# Clustering

For this lab, we are going to do **unsupervised** learning on **unstructured** data!

More specificially, we will be doing **clustering** on news articles.

Along the way, we will also learn a simple way to **summarize** texts with a few representative words.

It is unsupervised learning because we do not provide the algorithms with any labeled data. There are no correct answers, just raw, unlabeled texts. We want the algorithm to find patterns in the data and divide the different texts into groups, *clusters*, such that articles that are in the same cluster are similar in some aspect. It is up to us to interpret what aspect that might be.

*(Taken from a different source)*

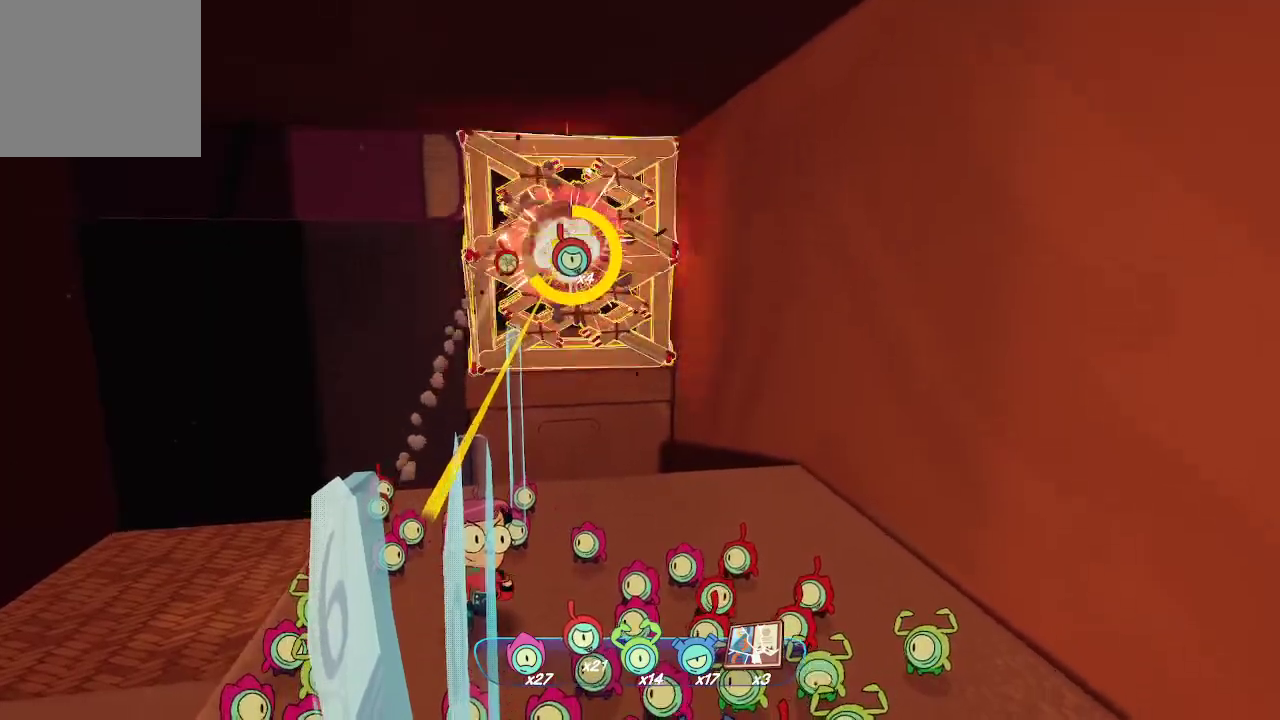
{"buttons": ["L2"], "left_stick": "center", "right_stick": "center", "events": [[33, "R2", "down"], [133, "R2", "up"], [200, "R2", "down"], [300, "R2", "up"]]}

It is unstructured data, because each news article is just a long string of words. There are no numbers in a neat columnar structure and the articles are of different lengths.

## About the data

The data consists of 10 000 Swedish news articles, crawled from an online news site, and are a sample from news articles published during two years.

Our hope is that we will recognize both general (robberies, movie reviews) and specific (the Svenska Akademien affair) clusters of articles.

## Loading the data

Since we are dealing with unstructured data, chances are that we will *not* load it from a csv file, since these are all about structure.

This time, the data is in **JSON** format, the same format that many document (or NoSQL) databases use.
The format has its origin from JavaScript data types, but is also very close to Python's data types, in particular we will recognize dicts {} and lists [].

Actually, I lied. It is not really in JSON format, but a variant of it that I think is somewhat underused.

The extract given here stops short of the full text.